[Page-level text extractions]
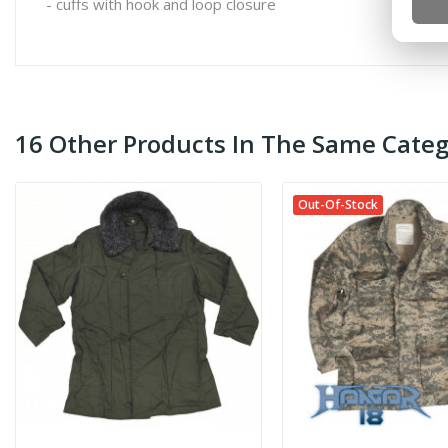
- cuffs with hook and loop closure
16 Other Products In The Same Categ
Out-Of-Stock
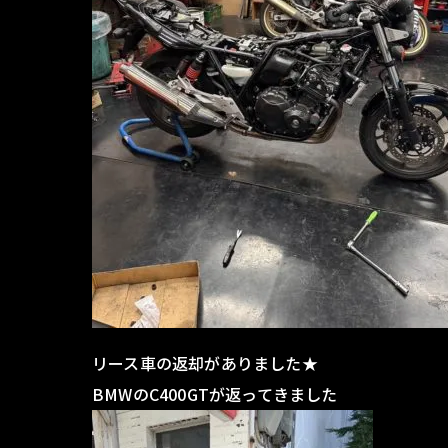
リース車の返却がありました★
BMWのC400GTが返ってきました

==

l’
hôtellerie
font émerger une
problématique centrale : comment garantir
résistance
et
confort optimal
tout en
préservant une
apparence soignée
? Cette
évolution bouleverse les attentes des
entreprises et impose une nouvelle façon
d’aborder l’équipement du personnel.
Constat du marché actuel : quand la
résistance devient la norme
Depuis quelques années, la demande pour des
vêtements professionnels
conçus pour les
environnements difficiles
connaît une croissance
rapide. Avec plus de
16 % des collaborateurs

--

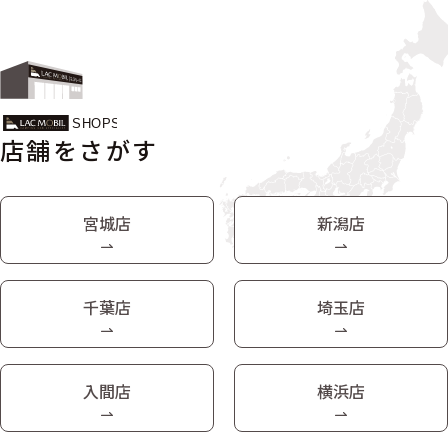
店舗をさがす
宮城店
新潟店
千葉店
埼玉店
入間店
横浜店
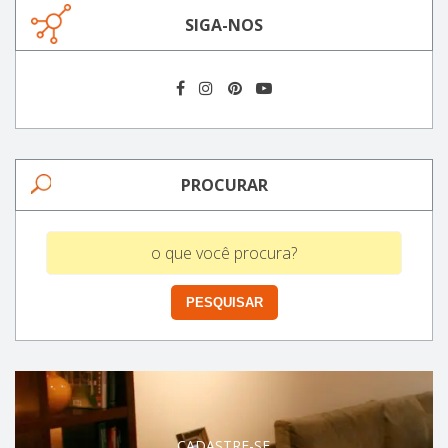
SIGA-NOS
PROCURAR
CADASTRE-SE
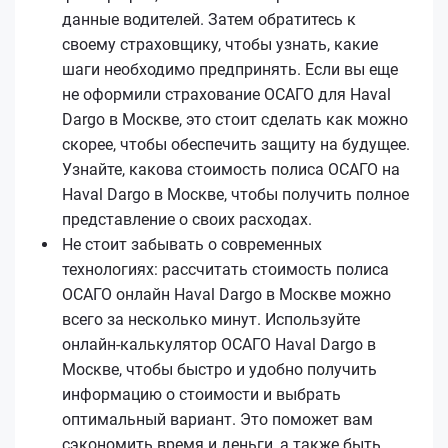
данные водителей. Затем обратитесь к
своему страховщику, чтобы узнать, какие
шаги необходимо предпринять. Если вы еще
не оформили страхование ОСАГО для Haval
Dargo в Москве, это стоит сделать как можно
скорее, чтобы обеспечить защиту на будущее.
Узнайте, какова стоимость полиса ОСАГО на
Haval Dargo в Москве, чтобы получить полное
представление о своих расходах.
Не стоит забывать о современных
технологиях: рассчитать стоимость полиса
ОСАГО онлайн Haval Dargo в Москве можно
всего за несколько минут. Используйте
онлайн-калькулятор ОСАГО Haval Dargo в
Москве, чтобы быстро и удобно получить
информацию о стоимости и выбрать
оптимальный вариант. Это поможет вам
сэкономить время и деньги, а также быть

> Brief
Beginning at the line with "оптимальный вариант. Это поможет вам" and ending at the line with "сэкономить время и деньги, а также быть", reproduce each line of the data above exactly, and add no other lines.

> Solution
оптимальный вариант. Это поможет вам
сэкономить время и деньги, а также быть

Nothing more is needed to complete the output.